Job 1:
Transcribe the text on the SEC cybersecurity proposal for Market Entities in full, with no changes.

Selected text:
----
The Securities and Exchange Commission (SEC) has proposed requirements for broker-dealers, clearing agencies, major security-based swap participants, the Municipal Securities Rulemaking Board, national securities associations, national securities exchanges, security-based swap data repositories, security-based swap dealers, and transfer agents (collectively, “Market Entities”) to address their cybersecurity risks.

The proposal would require all Market Entities to implement policies and procedures that are reasonably designed to address their cybersecurity risks and, at least annually, review and assess the design and effectiveness of their cybersecurity policies and procedures, including whether they reflect changes in cybersecurity risk over the time period covered by the review. The proposal – through new notification requirements applicable to all Market Entities and additional reporting requirements applicable to Market Entities other than certain types of small broker-dealers (collectively, “Covered Entities”) – would improve the SEC’s ability to obtain information about significant cybersecurity incidents affecting these entities. Further, new public disclosure requirements for Covered Entities would improve transparency about the cybersecurity risks that can cause adverse impacts to the US securities markets.
----
Job 2:
Give the entries between the line containing "Which series has" and the line containing "Tutoring Program", inclusive, as a JSON list of strings with one string per line and blank lines omitted.

Record extracts:
----
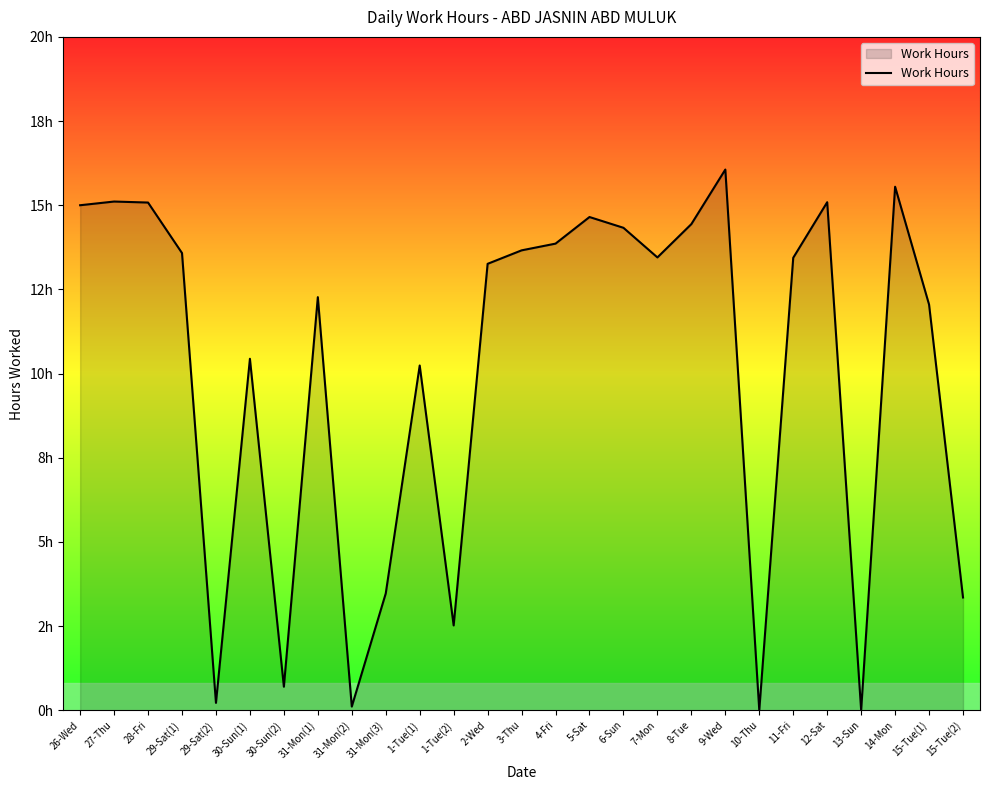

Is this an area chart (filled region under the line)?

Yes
----
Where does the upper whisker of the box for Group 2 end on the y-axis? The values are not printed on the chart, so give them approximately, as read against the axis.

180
----
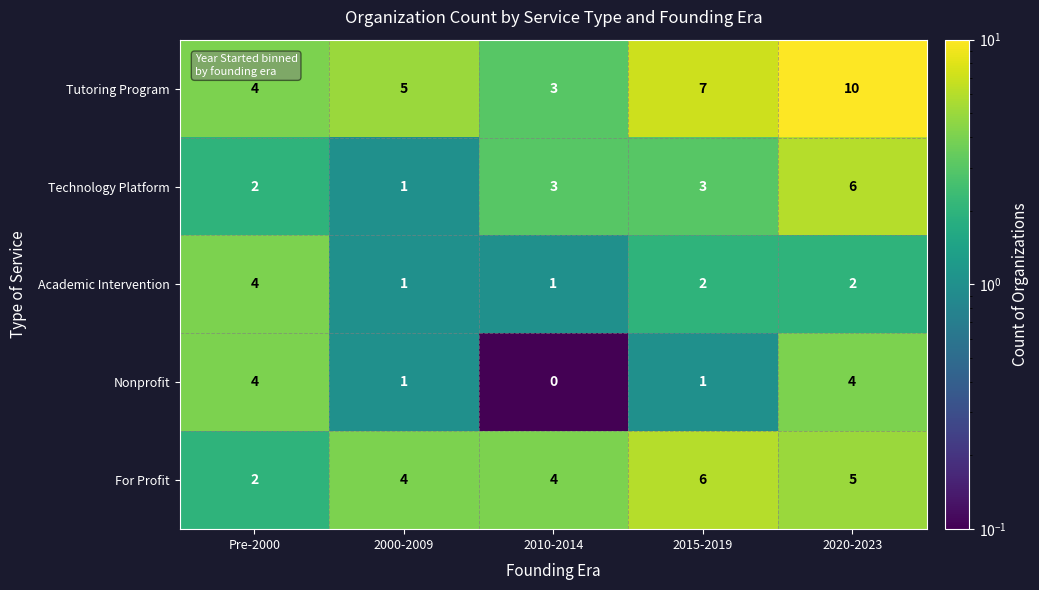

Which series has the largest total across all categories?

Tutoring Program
----
Expected answer 1:
The Securities and Exchange Commission (SEC) has proposed requirements for broker-dealers, clearing agencies, major security-based swap participants, the Municipal Securities Rulemaking Board, national securities associations, national securities exchanges, security-based swap data repositories, security-based swap dealers, and transfer agents (collectively, “Market Entities”) to address their cybersecurity risks.

The proposal would require all Market Entities to implement policies and procedures that are reasonably designed to address their cybersecurity risks and, at least annually, review and assess the design and effectiveness of their cybersecurity policies and procedures, including whether they reflect changes in cybersecurity risk over the time period covered by the review. The proposal – through new notification requirements applicable to all Market Entities and additional reporting requirements applicable to Market Entities other than certain types of small broker-dealers (collectively, “Covered Entities”) – would improve the SEC’s ability to obtain information about significant cybersecurity incidents affecting these entities. Further, new public disclosure requirements for Covered Entities would improve transparency about the cybersecurity risks that can cause adverse impacts to the US securities markets.

Expected answer 2:
[
  "Which series has the largest total across all categories?",
  "Tutoring Program"
]